Here in Mongolia, a person’s employment or career is considered a personal matter. Initial conversations instead revolve around family. Are you married? Do you have a baby? (If you are female, this is always asked first!) How many children do you have? What are their ages? In America asking about one’s familial status or offspring is considered to be of personal nature and perhaps invasive in an initial meeting conversation. Only after a tidbit is offered is the door opened to that room.

You can see why making new acquaintances in Mongolia was difficult in the beginning. As a woman over 40 years old who chose to NOT have her own children, it’s shocking to be asked (sometimes daily) not only IF you have children, but upon a negative reply, hearing a, “Why not?” Or, “You still have time.” It is assumed that one must procreate–must WANT to procreate. And if you don’t, then they want to know why. And I’ve found that a simple, “because I didn’t want to,” is not reason enough.

I began to ponder these interactions in more depth recently after sharing a celebratory meal with three high school students after the completion of a book drive. I asked the three students about their families–how many siblings did they have? how old?–but then I moved into that other territory. I asked them what their parents did for work. Not one of them could answer the question beyond a vague–“My father has a business” or “My mom used to work in an office.” They could not name the industry or field in which their parents worked and shared that what their parents did all day was not at all discussed in the evenings at home. This is starkly different from how an evening in an American household would go.

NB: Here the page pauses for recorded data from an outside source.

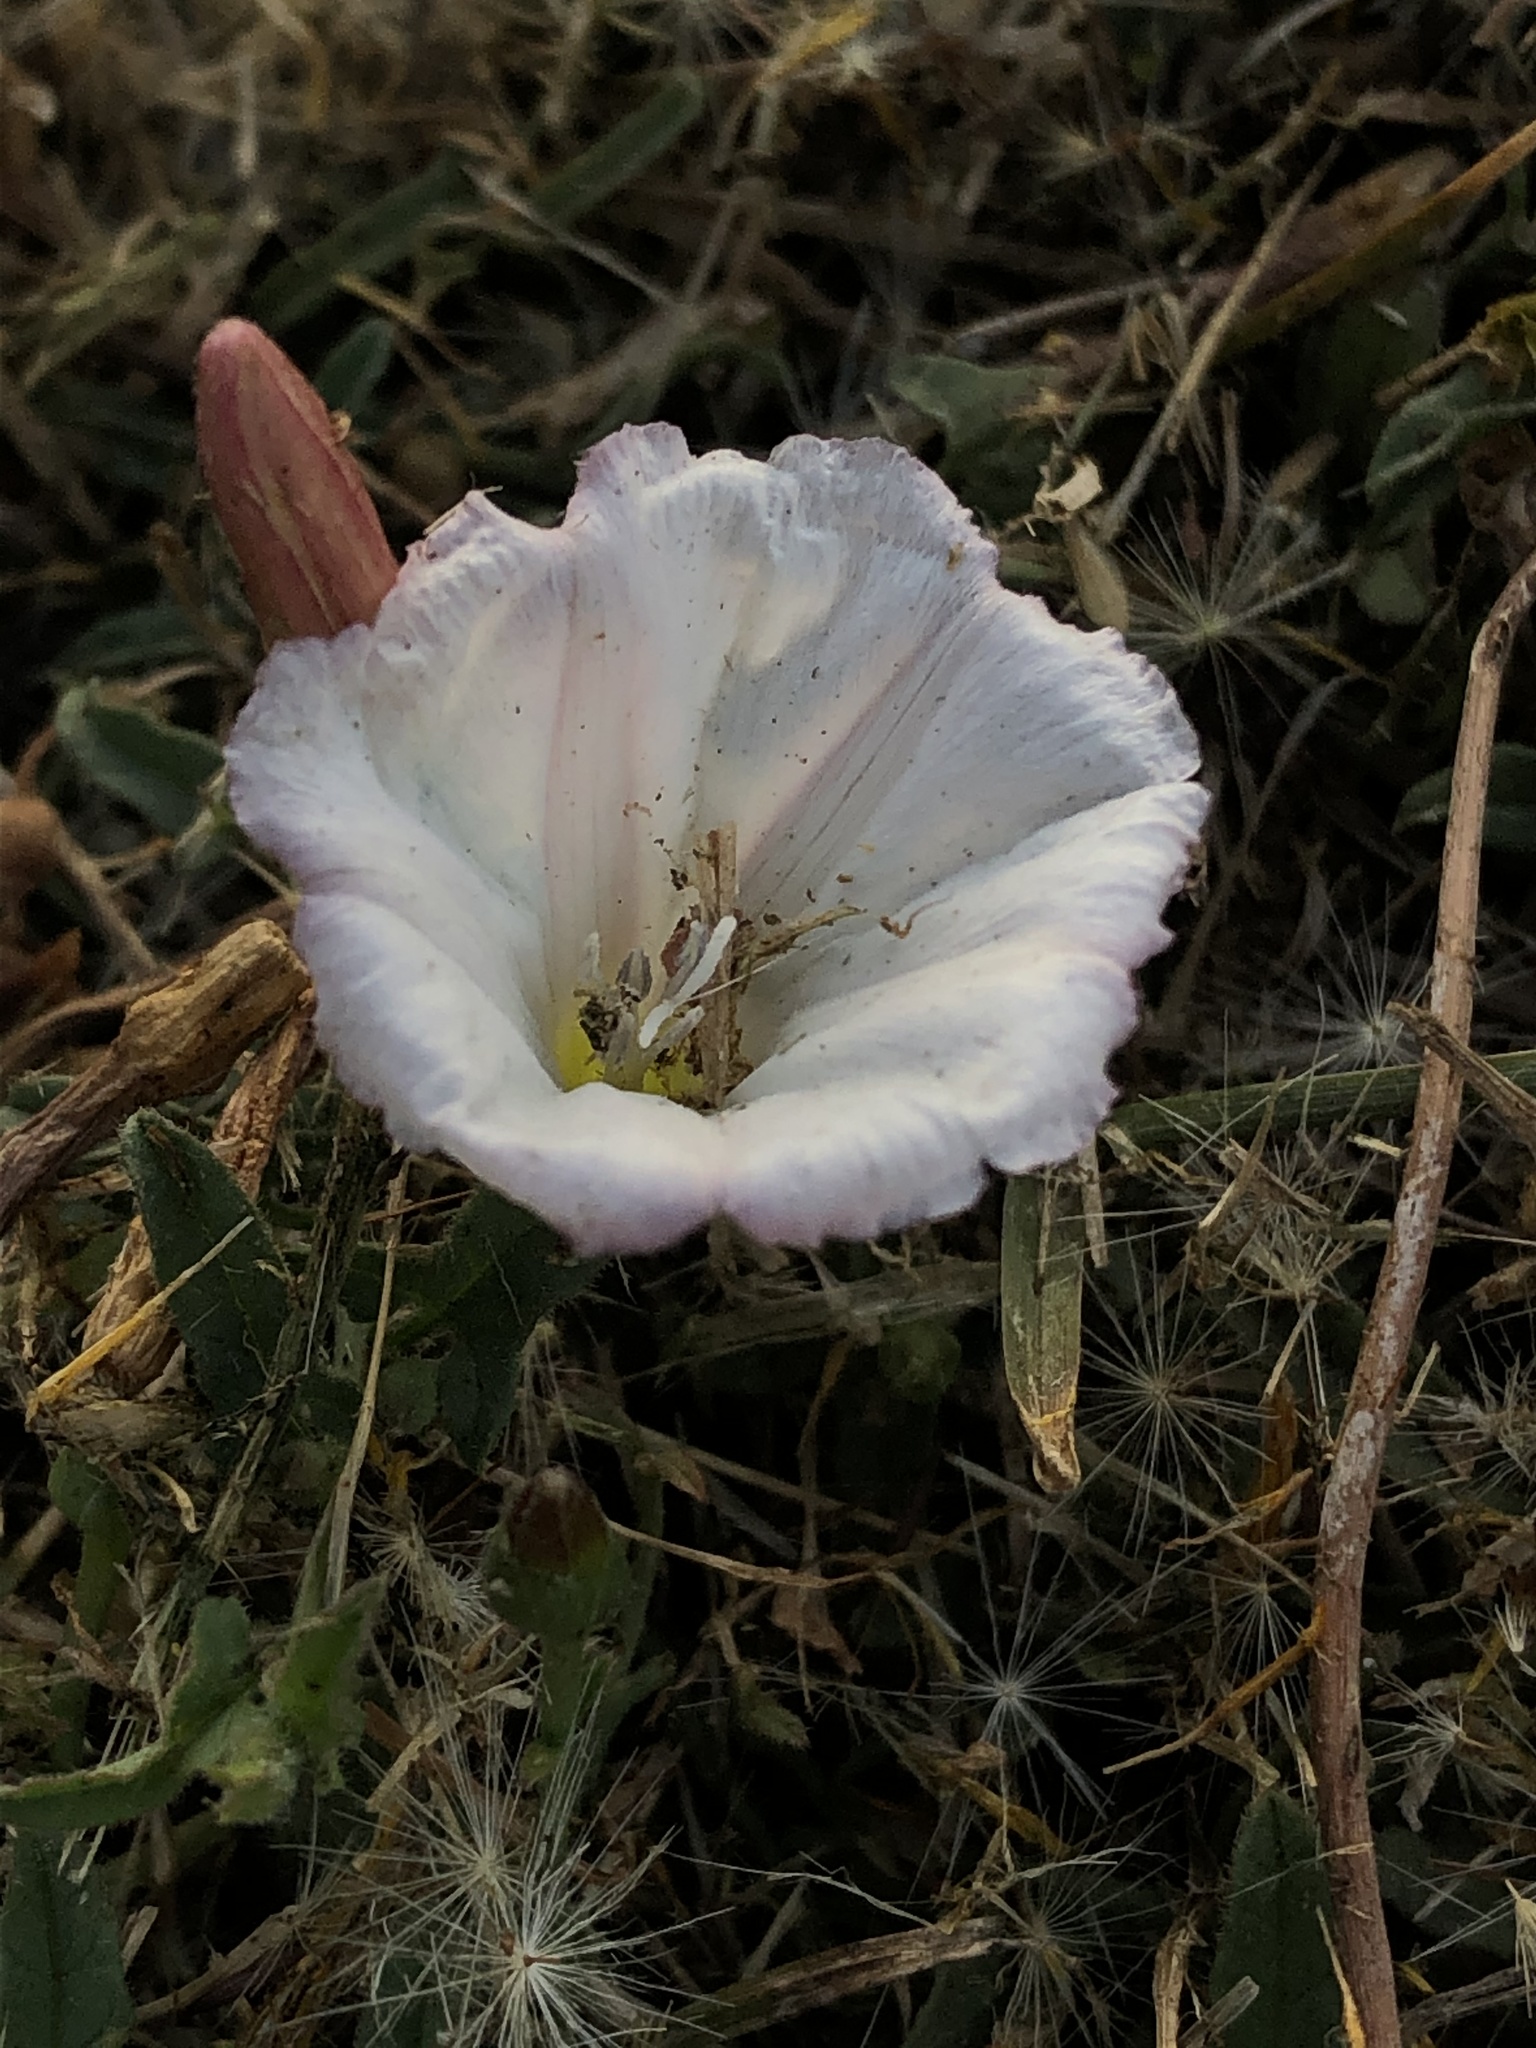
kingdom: Plantae
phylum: Tracheophyta
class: Magnoliopsida
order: Solanales
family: Convolvulaceae
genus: Convolvulus
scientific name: Convolvulus arvensis
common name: Field bindweed
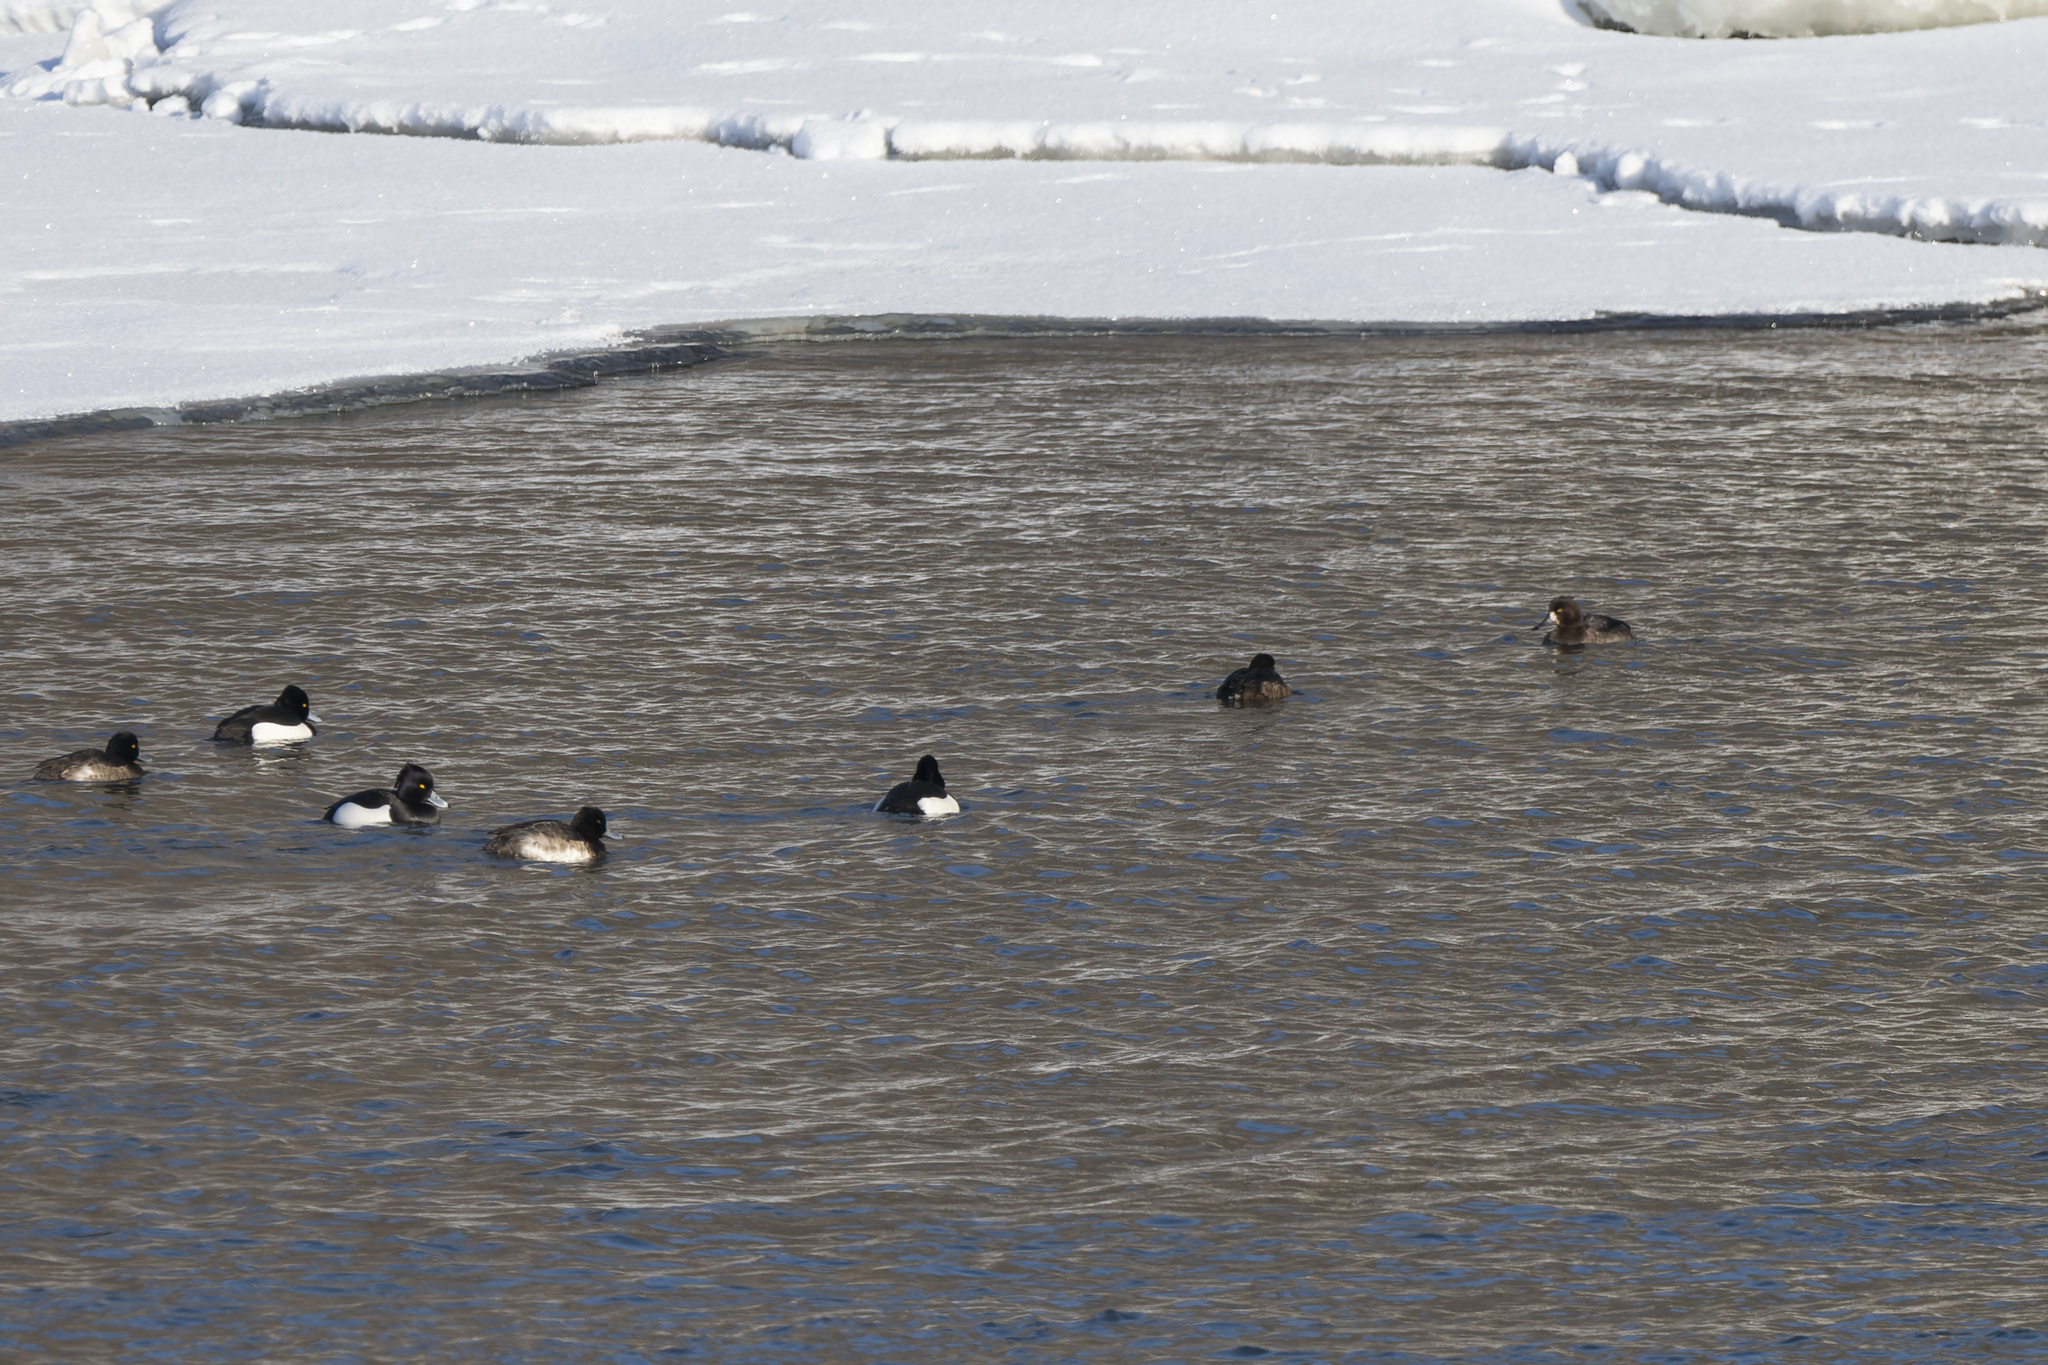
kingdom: Animalia
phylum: Chordata
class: Aves
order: Anseriformes
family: Anatidae
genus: Aythya
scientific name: Aythya fuligula
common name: Tufted duck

I’ll soon pass my three year mark of living in Mongolia and I still think about this often. What is it about life in the West that puts such value in work? What is it about life in the East that puts such high value on having a family of one’s own? I would argue that many Americans work too much OR don’t have work that adds value (beyond the monetary) or meaning to their lives. I’d also argue that many Mongolians breed families but do not know how to engage in relationships of depth and meaning. Of course, there are plenty of people that have work they love and a family they know. But these conversation starters have made me ponder self-identity and how we choose to convey ourselves to the people we meet.

While I can see how family and career are pieces of a self, are they what I most want to know about someone upon meeting them? Do I want to know you have three children, two girls and a boy? And what does that tell me about you other than that you are a father/mother? Do I want to know that you work in an Accounting Office five days a week? Does it tell me anything other than that you are probably organized and quite good with numbers? These are not the pieces of a self that most interest me. Nor are they (often) doorways into the greater knowing of an individual.

I have decided that my new question to ask upon being introduced to someone will be, “Hello, tell me about something that fascinates you.” From high school to college days to my days in the Army, people do not remember how many sisters or brothers I have. They don’t remember the industries I’ve worked in. But I would bet most of them would remember that I love Madonna’s music, that I read lots of books, and that I like to travel and do the unexpected.

What conversation starter would you begin with? What do you most want to know about a new person? And what has your culture domesticated you to ask? Feel free to share whatever question or anecdote that comes to mind. Cheers!